Question

How do you find an equation that describes the sequence 16, 17, 18, 19 ….and 20 and find the ${{23}^{rd}}$ term?

Answer 1

Hint: If the common difference between consecutive terms is always the same then the series is in arithmetic progression. If the first term of arithmetic progression is a and the common difference is d then the nth term of the series is $a+\left( n-1 \right)d$.

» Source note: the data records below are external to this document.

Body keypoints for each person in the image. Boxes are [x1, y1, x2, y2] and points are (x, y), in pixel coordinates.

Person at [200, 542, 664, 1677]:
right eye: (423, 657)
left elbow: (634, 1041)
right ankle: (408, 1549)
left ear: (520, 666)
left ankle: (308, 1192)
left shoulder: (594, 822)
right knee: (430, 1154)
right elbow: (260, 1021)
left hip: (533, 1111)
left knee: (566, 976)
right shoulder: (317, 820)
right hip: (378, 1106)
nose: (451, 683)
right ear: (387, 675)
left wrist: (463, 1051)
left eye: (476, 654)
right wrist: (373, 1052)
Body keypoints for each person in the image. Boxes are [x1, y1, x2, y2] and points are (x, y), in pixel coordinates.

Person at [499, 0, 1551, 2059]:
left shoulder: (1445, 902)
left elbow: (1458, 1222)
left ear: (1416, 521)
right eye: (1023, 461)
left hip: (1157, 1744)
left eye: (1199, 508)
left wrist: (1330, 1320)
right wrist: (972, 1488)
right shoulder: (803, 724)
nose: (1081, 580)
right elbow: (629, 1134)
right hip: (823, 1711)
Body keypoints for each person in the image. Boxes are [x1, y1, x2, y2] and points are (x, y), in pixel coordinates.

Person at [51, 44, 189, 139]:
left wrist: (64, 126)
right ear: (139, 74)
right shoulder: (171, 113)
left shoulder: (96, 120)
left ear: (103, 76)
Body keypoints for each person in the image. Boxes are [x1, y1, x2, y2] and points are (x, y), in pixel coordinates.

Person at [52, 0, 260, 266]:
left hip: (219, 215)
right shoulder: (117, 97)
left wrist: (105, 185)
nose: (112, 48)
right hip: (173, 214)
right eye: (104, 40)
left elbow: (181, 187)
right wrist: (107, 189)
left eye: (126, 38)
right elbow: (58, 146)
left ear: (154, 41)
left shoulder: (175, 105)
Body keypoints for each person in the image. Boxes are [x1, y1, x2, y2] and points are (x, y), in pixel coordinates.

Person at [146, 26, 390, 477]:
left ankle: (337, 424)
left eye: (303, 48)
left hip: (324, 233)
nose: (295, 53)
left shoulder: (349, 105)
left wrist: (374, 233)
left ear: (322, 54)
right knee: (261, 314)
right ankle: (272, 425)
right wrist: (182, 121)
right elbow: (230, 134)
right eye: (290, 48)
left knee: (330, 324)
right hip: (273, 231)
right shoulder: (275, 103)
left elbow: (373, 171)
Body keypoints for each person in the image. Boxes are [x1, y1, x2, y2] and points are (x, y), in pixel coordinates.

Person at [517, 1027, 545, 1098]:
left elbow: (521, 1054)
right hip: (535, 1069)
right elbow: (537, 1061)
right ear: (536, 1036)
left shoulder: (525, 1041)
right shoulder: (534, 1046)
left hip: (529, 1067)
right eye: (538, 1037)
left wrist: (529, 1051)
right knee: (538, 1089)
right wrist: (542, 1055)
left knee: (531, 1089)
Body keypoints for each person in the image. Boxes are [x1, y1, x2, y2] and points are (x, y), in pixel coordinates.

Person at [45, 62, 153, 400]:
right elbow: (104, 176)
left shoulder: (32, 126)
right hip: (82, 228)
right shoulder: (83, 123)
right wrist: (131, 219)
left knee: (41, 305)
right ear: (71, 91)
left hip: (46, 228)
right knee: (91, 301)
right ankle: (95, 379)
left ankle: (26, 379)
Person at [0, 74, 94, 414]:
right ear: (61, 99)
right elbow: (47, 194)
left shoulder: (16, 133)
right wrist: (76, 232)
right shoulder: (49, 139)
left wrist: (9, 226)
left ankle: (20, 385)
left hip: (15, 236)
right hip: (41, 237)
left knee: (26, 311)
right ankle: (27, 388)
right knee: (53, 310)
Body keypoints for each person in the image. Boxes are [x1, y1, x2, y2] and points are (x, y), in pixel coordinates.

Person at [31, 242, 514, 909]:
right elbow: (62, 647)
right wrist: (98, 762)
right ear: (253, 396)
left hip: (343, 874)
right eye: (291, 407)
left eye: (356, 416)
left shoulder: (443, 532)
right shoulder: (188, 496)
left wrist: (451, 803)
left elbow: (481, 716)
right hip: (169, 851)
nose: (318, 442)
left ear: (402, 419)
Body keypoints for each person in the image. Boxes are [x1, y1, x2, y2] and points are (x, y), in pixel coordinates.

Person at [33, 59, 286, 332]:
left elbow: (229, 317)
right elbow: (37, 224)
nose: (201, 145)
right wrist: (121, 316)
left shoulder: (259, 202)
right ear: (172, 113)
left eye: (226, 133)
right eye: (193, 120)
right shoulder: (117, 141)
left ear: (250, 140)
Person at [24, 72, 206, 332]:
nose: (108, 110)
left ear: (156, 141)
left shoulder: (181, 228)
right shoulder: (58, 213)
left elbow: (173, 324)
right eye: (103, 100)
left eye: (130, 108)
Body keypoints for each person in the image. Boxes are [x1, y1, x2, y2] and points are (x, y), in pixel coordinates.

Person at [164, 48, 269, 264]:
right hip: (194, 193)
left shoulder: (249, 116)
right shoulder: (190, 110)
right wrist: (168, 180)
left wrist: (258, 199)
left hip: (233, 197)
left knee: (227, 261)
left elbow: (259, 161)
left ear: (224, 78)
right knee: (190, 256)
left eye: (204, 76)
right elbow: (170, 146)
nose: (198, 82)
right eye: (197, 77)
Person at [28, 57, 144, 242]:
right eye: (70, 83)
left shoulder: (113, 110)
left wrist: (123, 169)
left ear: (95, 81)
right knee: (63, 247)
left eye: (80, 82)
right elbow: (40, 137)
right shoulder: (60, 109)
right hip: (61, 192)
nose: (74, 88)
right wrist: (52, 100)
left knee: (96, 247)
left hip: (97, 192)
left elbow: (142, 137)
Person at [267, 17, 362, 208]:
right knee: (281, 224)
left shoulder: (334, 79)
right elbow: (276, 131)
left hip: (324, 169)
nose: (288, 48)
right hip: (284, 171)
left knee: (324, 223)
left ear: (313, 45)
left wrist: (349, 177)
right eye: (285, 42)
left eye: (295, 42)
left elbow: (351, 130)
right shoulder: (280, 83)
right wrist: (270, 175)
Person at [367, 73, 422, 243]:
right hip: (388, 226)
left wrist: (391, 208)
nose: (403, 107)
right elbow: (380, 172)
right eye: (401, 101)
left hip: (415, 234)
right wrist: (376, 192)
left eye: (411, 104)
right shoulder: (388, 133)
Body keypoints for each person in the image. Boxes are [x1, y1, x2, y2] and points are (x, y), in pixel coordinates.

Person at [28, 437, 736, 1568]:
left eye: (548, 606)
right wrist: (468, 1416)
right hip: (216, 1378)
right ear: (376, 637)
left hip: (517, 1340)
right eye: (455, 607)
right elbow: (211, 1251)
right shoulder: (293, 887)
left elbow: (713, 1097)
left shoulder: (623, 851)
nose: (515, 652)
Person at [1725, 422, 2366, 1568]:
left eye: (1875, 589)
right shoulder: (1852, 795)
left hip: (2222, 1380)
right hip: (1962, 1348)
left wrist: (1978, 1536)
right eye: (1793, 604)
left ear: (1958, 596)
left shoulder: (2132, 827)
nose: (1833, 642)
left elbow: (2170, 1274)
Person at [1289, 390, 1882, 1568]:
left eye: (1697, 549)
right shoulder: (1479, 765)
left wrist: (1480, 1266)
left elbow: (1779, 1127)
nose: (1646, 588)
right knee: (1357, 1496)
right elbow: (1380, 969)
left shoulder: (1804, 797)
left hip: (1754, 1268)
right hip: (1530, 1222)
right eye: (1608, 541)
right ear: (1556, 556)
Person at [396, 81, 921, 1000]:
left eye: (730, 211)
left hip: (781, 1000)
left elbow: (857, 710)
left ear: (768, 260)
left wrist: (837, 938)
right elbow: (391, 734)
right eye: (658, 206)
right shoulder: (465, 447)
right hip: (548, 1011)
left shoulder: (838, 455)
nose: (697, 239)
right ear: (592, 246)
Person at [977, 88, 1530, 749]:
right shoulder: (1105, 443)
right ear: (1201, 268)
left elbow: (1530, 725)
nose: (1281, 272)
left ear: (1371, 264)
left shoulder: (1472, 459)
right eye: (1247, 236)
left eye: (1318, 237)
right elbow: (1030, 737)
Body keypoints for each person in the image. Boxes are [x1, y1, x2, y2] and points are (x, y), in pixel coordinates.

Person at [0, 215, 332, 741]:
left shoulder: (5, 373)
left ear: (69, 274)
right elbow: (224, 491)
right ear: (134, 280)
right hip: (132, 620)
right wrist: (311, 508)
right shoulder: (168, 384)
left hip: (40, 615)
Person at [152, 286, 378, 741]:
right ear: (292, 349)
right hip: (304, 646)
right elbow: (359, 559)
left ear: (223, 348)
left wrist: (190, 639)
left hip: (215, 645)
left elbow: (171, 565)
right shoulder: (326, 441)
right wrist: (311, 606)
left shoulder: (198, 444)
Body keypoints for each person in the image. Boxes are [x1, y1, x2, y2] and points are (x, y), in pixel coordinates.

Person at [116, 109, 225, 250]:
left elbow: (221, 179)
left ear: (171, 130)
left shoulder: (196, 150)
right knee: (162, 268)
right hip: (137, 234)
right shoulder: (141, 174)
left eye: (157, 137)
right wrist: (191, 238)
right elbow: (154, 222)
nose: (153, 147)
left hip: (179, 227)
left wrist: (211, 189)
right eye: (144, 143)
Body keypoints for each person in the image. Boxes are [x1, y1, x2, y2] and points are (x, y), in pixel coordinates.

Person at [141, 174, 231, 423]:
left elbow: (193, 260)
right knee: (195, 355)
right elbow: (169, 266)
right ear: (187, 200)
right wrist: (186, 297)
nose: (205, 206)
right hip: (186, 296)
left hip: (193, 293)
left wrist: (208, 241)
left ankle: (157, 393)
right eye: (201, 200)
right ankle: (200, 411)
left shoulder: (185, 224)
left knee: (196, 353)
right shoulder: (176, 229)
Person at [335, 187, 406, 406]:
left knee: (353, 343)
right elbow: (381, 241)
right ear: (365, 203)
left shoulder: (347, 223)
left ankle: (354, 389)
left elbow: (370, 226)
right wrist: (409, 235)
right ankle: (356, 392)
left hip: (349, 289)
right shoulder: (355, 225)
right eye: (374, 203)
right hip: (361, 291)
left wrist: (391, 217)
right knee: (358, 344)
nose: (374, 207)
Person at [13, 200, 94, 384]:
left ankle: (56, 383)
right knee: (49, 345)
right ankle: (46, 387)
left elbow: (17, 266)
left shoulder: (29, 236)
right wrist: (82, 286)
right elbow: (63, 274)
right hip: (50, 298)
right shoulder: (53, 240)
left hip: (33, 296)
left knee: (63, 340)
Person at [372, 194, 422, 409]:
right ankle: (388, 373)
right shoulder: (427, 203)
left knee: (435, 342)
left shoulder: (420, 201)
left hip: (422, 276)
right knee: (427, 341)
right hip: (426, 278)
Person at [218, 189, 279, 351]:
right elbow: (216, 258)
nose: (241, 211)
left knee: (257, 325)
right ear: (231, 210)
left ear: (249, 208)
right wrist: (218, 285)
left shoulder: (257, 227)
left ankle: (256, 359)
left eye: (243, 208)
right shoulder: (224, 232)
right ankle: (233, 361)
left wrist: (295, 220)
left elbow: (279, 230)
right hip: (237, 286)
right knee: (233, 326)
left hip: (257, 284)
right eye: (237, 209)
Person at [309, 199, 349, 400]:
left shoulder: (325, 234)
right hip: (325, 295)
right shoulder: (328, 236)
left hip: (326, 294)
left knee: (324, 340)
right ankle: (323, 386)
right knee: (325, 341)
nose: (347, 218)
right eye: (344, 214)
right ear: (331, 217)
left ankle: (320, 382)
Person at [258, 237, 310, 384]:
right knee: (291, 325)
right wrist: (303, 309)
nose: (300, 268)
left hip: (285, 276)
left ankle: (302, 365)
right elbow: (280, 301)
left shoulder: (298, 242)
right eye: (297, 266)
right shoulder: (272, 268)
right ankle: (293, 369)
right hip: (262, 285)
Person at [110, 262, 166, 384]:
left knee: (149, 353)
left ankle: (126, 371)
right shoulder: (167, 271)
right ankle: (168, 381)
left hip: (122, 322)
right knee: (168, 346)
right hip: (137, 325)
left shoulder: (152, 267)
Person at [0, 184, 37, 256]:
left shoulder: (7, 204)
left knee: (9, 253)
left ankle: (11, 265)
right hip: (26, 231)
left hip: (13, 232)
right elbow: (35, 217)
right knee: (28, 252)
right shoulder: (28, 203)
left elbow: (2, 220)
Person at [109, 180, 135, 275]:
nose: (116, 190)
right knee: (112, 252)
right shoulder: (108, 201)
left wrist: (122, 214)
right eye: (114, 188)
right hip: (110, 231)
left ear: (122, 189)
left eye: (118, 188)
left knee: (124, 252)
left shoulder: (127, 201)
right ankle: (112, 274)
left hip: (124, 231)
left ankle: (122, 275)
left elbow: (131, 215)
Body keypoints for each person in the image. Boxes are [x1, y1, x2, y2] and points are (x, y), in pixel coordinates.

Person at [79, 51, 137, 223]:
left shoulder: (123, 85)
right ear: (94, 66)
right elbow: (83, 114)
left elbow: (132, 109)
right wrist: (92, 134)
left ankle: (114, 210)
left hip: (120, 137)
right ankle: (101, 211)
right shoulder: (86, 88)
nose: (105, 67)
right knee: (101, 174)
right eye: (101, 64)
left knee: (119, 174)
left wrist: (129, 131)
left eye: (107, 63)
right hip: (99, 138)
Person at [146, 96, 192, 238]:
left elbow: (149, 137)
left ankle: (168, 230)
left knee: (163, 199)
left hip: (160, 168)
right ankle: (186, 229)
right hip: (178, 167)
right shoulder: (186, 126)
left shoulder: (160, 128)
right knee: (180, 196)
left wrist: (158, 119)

Complete step by step answer:
The given series in the question is 16, 17, 18, 19…and 20
We can see that the common difference between every consecutive term is 1.
If the common difference between every consecutive term is the same we can say the sequence is in arithmetic progression.
Now we can see the given sequence is in arithmetic progression and the common difference is 1, the first term of the sequence is 16.
The nth term of an arithmetic progression is equal to $a+\left( n-1 \right)d$ where a is the first term and d is a common difference.
So nth term of given series will be $16+\left( n-1 \right)\times 1$ further solving we can say nth term is $n+15$
If have to evaluate the ${{23}^{rd}}$ term then we put 23 in the place of n in the above formula
So ${{23}^{rd}}$ term of the sequence= $23+15=38$

Note: Always remember the formula for nth term of arithmetic progression and if we have to calculate the sum of n term of arithmetic progression the formula for sum of n terms is $\dfrac{n}{2}\left( 2a+\left( n-1 \right)d \right)$ where a is the first term and d is the common difference.